Exercise passage -
Pushing myself past the point of breaking, I'm stretching my inner soul into a figment of my imagination and no longer wish to anticipate what's to come. What this means about my life, I'm not quite sure, but what I do know is that I must grasp my own personal imagination from the depths of my mind and recapture what my vision has always been.

I've let my blog slip along with other things, because so much has come forth in my life that has kept me from fully releasing my personal information, out of fear for others to judge. I've looked back at prior posts, desperately wishing I could resurface in a week or so with a million new ideas ready to please all of you.

However that's not possible.

I know that you deserve better. Hell, I deserve better. This is why I've stopped putting the emphasis on consistently hitting my keyboard and more on quality of material. I do intend on keeping true to the daily routine, but I think I need to take a step back from reality and live in the fantasy for a while.

Work to complete - Could you carry on the blog post about stepping back from daily writing, picking up right after its last sentence above?

Exercise data -
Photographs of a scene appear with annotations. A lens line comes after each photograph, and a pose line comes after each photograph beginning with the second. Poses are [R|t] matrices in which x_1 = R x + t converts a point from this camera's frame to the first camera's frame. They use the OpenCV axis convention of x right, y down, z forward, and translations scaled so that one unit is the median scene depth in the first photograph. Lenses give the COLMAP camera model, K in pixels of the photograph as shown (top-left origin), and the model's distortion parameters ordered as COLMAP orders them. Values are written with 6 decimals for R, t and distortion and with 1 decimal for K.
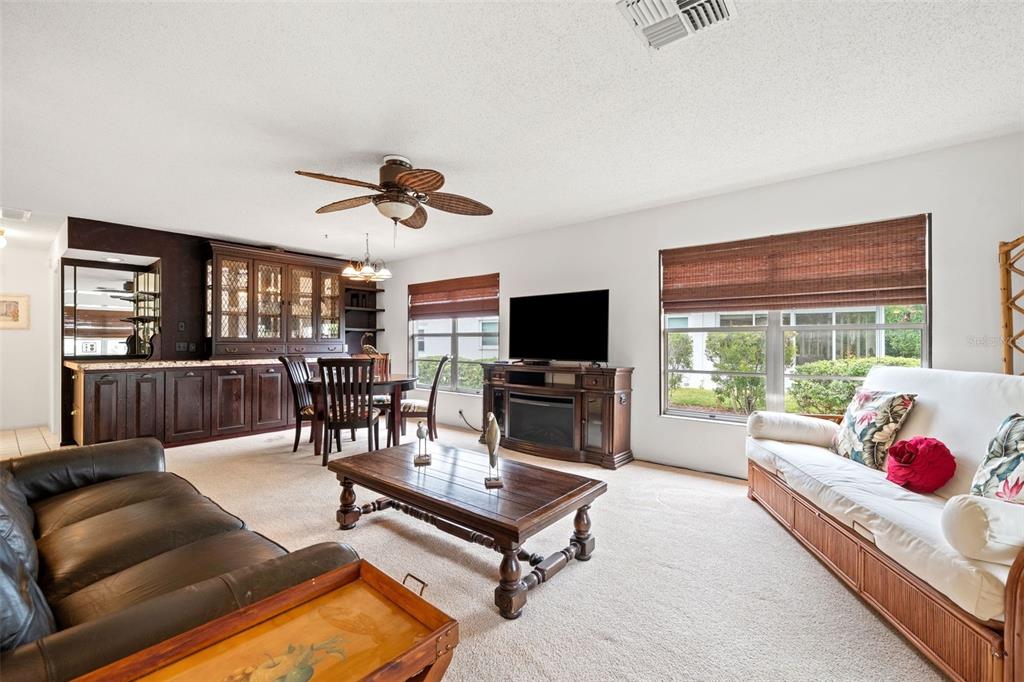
lens RADIAL K [[437.0, 0, 508.9], [0, 437.0, 334.7], [0, 0, 1]] dist [0.002414, -0.001171]
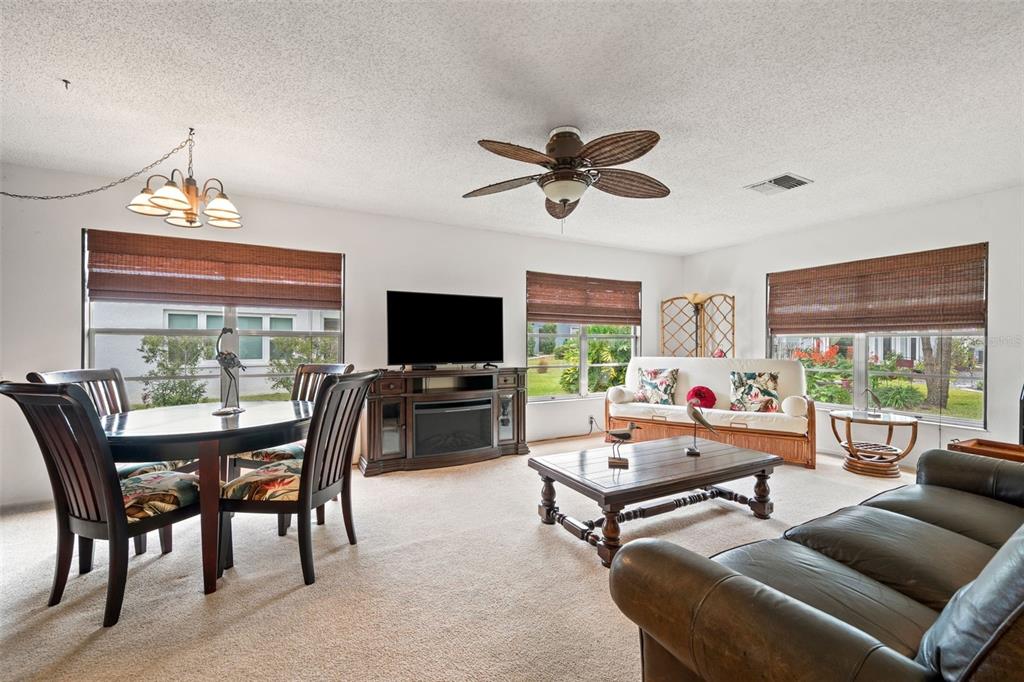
lens RADIAL K [[437.0, 0, 513.4], [0, 437.0, 340.2], [0, 0, 1]] dist [0.002414, -0.001171]
pose [[0.355390, 0.005605, 0.934701, -0.820693], [-0.017537, 0.999846, 0.000672, 0.004052], [-0.934554, -0.016631, 0.355433, 0.586193]]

Expected answer -
I miss taking photos. I miss creating. I miss thrifting. I miss eating. I miss exploring. I miss reviewing. So I'm going to make a comeback.

For the past few months I've struggled to maintain my anxiety, motherhood skills, and the blogger life. I've held back. That's going to change.

Tomorrow I will provide an eating post that [I pray] will suffice as the end conclusion to this week, but this weekend I have plans. I have a plan to overcome this drought and bring forth the gold I've held onto. 

I'm tired you guys. I'm exhausted, broken, and questioning many many decisions. I'm tired. So for now I will bid you ado with yet another mediocre post, but I leave you with this. I'm coming back. I've said it before, but I've never been a tell-er. I'm a show-er.